- Opening Delimiter -

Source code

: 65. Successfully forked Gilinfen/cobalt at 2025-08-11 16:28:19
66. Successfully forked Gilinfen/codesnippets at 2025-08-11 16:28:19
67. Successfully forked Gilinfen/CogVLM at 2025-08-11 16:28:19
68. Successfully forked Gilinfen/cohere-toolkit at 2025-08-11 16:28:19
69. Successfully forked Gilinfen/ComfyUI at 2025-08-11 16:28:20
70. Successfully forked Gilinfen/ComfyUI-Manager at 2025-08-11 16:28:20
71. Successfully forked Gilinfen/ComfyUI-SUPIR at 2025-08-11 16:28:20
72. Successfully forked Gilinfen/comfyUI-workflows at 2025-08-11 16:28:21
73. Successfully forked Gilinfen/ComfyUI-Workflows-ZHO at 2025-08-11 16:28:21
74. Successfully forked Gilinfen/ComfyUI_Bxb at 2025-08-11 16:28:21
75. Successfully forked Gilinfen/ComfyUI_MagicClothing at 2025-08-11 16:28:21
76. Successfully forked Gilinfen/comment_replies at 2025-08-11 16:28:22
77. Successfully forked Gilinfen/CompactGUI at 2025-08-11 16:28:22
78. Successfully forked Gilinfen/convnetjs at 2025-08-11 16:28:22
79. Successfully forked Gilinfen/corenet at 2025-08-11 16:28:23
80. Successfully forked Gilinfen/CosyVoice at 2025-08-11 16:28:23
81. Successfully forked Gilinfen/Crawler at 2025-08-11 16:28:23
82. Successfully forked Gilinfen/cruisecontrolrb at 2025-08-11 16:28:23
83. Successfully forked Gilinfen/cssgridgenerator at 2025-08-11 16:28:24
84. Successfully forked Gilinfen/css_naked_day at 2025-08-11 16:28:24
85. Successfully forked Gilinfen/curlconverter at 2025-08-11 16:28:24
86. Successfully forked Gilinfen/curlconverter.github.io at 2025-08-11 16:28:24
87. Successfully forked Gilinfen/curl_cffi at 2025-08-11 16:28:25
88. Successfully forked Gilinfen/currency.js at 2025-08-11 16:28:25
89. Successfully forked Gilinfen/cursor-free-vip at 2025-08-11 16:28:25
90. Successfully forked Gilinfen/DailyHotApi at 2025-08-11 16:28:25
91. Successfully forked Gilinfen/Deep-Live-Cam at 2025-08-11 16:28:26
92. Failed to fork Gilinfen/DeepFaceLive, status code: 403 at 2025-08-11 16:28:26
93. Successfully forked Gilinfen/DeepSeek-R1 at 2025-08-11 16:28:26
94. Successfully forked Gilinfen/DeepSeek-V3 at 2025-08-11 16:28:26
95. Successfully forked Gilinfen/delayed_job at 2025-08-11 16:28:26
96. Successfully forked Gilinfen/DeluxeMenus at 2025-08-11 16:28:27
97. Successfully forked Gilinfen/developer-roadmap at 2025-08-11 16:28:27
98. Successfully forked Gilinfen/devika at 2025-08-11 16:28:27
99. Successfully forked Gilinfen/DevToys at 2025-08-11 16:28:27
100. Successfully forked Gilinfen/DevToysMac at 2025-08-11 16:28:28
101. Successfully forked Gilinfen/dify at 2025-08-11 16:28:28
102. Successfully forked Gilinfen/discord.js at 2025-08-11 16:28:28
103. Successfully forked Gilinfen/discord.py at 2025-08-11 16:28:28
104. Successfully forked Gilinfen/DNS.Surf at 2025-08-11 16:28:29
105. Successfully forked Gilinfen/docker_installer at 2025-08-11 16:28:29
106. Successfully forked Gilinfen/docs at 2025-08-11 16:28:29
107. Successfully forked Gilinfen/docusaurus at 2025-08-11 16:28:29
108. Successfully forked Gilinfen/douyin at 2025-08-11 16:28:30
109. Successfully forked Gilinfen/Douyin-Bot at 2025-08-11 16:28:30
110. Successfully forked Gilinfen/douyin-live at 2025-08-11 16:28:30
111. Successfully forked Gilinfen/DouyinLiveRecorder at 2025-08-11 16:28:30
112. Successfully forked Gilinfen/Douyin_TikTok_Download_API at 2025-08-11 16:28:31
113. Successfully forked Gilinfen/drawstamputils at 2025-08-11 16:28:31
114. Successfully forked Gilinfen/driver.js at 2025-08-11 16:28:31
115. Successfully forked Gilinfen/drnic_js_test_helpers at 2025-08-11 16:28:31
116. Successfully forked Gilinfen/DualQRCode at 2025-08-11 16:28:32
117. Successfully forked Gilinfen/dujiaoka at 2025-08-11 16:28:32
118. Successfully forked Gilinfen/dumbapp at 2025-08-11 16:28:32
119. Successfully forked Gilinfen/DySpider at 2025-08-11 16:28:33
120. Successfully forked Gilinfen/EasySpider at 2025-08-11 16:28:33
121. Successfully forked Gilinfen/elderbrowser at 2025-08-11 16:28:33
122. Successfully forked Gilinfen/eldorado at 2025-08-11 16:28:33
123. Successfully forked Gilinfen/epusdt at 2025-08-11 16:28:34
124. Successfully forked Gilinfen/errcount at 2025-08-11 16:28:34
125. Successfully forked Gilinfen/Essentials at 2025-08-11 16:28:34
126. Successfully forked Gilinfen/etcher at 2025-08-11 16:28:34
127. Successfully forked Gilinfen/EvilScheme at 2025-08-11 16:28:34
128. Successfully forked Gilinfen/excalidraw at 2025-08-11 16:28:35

- Closing Delimiter -

▶ _REQUIRED WORK_: Every record must be set down again exactly.

▶ _WRITTEN ANSWER_:
Source code

: 65. Successfully forked Gilinfen/cobalt at 2025-08-11 16:28:19
66. Successfully forked Gilinfen/codesnippets at 2025-08-11 16:28:19
67. Successfully forked Gilinfen/CogVLM at 2025-08-11 16:28:19
68. Successfully forked Gilinfen/cohere-toolkit at 2025-08-11 16:28:19
69. Successfully forked Gilinfen/ComfyUI at 2025-08-11 16:28:20
70. Successfully forked Gilinfen/ComfyUI-Manager at 2025-08-11 16:28:20
71. Successfully forked Gilinfen/ComfyUI-SUPIR at 2025-08-11 16:28:20
72. Successfully forked Gilinfen/comfyUI-workflows at 2025-08-11 16:28:21
73. Successfully forked Gilinfen/ComfyUI-Workflows-ZHO at 2025-08-11 16:28:21
74. Successfully forked Gilinfen/ComfyUI_Bxb at 2025-08-11 16:28:21
75. Successfully forked Gilinfen/ComfyUI_MagicClothing at 2025-08-11 16:28:21
76. Successfully forked Gilinfen/comment_replies at 2025-08-11 16:28:22
77. Successfully forked Gilinfen/CompactGUI at 2025-08-11 16:28:22
78. Successfully forked Gilinfen/convnetjs at 2025-08-11 16:28:22
79. Successfully forked Gilinfen/corenet at 2025-08-11 16:28:23
80. Successfully forked Gilinfen/CosyVoice at 2025-08-11 16:28:23
81. Successfully forked Gilinfen/Crawler at 2025-08-11 16:28:23
82. Successfully forked Gilinfen/cruisecontrolrb at 2025-08-11 16:28:23
83. Successfully forked Gilinfen/cssgridgenerator at 2025-08-11 16:28:24
84. Successfully forked Gilinfen/css_naked_day at 2025-08-11 16:28:24
85. Successfully forked Gilinfen/curlconverter at 2025-08-11 16:28:24
86. Successfully forked Gilinfen/curlconverter.github.io at 2025-08-11 16:28:24
87. Successfully forked Gilinfen/curl_cffi at 2025-08-11 16:28:25
88. Successfully forked Gilinfen/currency.js at 2025-08-11 16:28:25
89. Successfully forked Gilinfen/cursor-free-vip at 2025-08-11 16:28:25
90. Successfully forked Gilinfen/DailyHotApi at 2025-08-11 16:28:25
91. Successfully forked Gilinfen/Deep-Live-Cam at 2025-08-11 16:28:26
92. Failed to fork Gilinfen/DeepFaceLive, status code: 403 at 2025-08-11 16:28:26
93. Successfully forked Gilinfen/DeepSeek-R1 at 2025-08-11 16:28:26
94. Successfully forked Gilinfen/DeepSeek-V3 at 2025-08-11 16:28:26
95. Successfully forked Gilinfen/delayed_job at 2025-08-11 16:28:26
96. Successfully forked Gilinfen/DeluxeMenus at 2025-08-11 16:28:27
97. Successfully forked Gilinfen/developer-roadmap at 2025-08-11 16:28:27
98. Successfully forked Gilinfen/devika at 2025-08-11 16:28:27
99. Successfully forked Gilinfen/DevToys at 2025-08-11 16:28:27
100. Successfully forked Gilinfen/DevToysMac at 2025-08-11 16:28:28
101. Successfully forked Gilinfen/dify at 2025-08-11 16:28:28
102. Successfully forked Gilinfen/discord.js at 2025-08-11 16:28:28
103. Successfully forked Gilinfen/discord.py at 2025-08-11 16:28:28
104. Successfully forked Gilinfen/DNS.Surf at 2025-08-11 16:28:29
105. Successfully forked Gilinfen/docker_installer at 2025-08-11 16:28:29
106. Successfully forked Gilinfen/docs at 2025-08-11 16:28:29
107. Successfully forked Gilinfen/docusaurus at 2025-08-11 16:28:29
108. Successfully forked Gilinfen/douyin at 2025-08-11 16:28:30
109. Successfully forked Gilinfen/Douyin-Bot at 2025-08-11 16:28:30
110. Successfully forked Gilinfen/douyin-live at 2025-08-11 16:28:30
111. Successfully forked Gilinfen/DouyinLiveRecorder at 2025-08-11 16:28:30
112. Successfully forked Gilinfen/Douyin_TikTok_Download_API at 2025-08-11 16:28:31
113. Successfully forked Gilinfen/drawstamputils at 2025-08-11 16:28:31
114. Successfully forked Gilinfen/driver.js at 2025-08-11 16:28:31
115. Successfully forked Gilinfen/drnic_js_test_helpers at 2025-08-11 16:28:31
116. Successfully forked Gilinfen/DualQRCode at 2025-08-11 16:28:32
117. Successfully forked Gilinfen/dujiaoka at 2025-08-11 16:28:32
118. Successfully forked Gilinfen/dumbapp at 2025-08-11 16:28:32
119. Successfully forked Gilinfen/DySpider at 2025-08-11 16:28:33
120. Successfully forked Gilinfen/EasySpider at 2025-08-11 16:28:33
121. Successfully forked Gilinfen/elderbrowser at 2025-08-11 16:28:33
122. Successfully forked Gilinfen/eldorado at 2025-08-11 16:28:33
123. Successfully forked Gilinfen/epusdt at 2025-08-11 16:28:34
124. Successfully forked Gilinfen/errcount at 2025-08-11 16:28:34
125. Successfully forked Gilinfen/Essentials at 2025-08-11 16:28:34
126. Successfully forked Gilinfen/etcher at 2025-08-11 16:28:34
127. Successfully forked Gilinfen/EvilScheme at 2025-08-11 16:28:34
128. Successfully forked Gilinfen/excalidraw at 2025-08-11 16:28:35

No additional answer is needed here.